What important things is tyrosine involved in the synthesis of?

A

Melanin, catecholamines, serotonin.

138
Q

What is alkaptinuria?

A

Deficiency of homogentisate oxidase. Homogentisate accumulates, black pigment deposits in cartilage, arthritis in elderly.

139
Q

What is hepatorenal tyrosinemia? How do you treat it?

A

Deficiency of fumaryl acetoacetate hydrolase. Liver and kidney failyre, common in French Canadians.

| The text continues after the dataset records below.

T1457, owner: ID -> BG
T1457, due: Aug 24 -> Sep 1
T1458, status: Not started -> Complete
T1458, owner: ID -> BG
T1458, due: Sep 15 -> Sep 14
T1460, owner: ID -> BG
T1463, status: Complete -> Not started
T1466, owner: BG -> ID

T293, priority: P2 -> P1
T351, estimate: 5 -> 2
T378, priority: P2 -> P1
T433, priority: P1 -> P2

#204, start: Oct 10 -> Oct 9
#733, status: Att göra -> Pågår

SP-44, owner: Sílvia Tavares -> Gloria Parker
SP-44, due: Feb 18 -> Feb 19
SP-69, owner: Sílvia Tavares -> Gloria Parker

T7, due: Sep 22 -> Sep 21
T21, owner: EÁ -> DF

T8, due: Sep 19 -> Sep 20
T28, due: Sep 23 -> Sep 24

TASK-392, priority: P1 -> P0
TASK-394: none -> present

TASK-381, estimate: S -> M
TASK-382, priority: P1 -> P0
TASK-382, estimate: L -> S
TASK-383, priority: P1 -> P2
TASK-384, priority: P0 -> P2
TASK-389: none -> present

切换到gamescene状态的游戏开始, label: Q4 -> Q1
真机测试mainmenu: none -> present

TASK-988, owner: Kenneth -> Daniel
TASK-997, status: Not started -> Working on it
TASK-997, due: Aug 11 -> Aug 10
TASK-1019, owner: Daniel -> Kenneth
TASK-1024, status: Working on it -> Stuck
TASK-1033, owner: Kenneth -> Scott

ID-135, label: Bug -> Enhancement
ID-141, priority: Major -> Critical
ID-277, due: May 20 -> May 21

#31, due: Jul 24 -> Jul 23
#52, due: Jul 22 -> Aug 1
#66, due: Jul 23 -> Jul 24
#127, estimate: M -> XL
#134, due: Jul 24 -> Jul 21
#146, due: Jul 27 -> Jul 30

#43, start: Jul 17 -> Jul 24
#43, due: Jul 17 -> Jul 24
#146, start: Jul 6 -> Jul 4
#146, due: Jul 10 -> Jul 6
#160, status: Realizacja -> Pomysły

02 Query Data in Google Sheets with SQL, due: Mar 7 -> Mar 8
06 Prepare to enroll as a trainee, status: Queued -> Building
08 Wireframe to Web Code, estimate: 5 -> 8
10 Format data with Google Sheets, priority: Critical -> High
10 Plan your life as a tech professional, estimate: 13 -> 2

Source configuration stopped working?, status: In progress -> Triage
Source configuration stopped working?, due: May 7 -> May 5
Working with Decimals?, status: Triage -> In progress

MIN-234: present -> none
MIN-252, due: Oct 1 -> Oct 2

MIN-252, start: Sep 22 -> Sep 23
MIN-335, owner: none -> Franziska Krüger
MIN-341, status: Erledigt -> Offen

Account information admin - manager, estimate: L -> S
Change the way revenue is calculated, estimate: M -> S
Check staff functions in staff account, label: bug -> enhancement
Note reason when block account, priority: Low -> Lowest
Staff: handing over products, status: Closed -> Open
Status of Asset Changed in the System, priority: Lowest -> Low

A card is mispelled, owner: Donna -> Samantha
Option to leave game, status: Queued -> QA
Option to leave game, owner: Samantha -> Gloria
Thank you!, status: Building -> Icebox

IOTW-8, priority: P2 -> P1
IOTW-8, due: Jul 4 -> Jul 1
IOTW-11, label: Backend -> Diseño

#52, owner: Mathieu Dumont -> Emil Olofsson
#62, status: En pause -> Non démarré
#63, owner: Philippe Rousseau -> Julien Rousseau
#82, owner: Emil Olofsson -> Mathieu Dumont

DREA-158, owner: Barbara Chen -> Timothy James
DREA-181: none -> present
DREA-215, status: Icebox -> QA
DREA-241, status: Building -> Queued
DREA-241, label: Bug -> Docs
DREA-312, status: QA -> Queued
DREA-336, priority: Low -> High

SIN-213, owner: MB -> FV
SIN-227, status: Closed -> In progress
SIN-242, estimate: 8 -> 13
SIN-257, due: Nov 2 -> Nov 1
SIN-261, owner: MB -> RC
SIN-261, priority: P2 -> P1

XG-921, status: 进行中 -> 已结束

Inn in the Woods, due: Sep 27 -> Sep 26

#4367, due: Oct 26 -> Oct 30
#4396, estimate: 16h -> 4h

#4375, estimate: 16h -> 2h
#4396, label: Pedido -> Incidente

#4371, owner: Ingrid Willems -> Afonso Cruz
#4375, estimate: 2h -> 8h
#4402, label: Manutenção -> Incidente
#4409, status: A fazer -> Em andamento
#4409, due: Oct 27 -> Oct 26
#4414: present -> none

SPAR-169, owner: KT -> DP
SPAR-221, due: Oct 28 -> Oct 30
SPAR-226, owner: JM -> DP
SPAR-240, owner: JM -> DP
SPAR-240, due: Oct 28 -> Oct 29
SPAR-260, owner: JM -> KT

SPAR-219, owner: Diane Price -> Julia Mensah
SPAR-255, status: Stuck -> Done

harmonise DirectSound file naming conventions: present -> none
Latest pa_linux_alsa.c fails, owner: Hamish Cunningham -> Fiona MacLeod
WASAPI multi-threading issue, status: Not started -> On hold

Treat with Phe/Tyr restriction, and inhibitor of p-hydroxyphenylpyruvate (NTBC).

140
Q

What enzymes does a deficiency in biopterin metabolism affect?

A

Tyr, Trp, Phe hydroxylase.

141
Q

What is hyperphenylalanemia?

A

A deficiency in any BH4 synthesis enzyme or in dihydropteridine reductase. Decreaed formation of catecholamines and serotonin.

142
Q

Where is the macula densa?

A

Thick ascending loop of Henle.

143
Q

What is the Henderson-Hasselbach equation?

A

pH=pKa + log [A-]/[HA]

144
Q

What are the qualities of a good buffer?

A

pH and pKa difference less than 1.3, high concentration.

145
Q

What is a phosphate buffer good for?

A

In ECF, bad in erythrocytes.

146
Q

How is bicarbonate concentration affected by an increase of CO2 in and not in the presence of additional buffer?

A

An increase in CO2 barely affects the bicarbonate concentration, but having other buffers present will cause it to increase because it will reduce the H+.

147
Q

What is the net H+ from metabolism that isn’t balanced out by OH-?

A

80mmol.

148
Q

How much H+ is excreted via the two methods of H+ excretion?

A

40mmol with each but ammonia can increase to as much as 500mmol.

149
Q

What do you use to determine metabolic influence in acidosis and alkalosis?

A

Standard bicarbonate concentration (under 40mmHg and 37C), buffer bases/base excess (total concentration of all bases).

150
Q

What is the normal plasma pH?

A

7.37-7.45.

151
Q

What is a normal standard bicarbonate?

A

24

152
Q

How is the venous blood relatively in respiratory acidosis compared to the arterial?

A

Increased PCO2, increased bicarbonate concentration, lowered pH.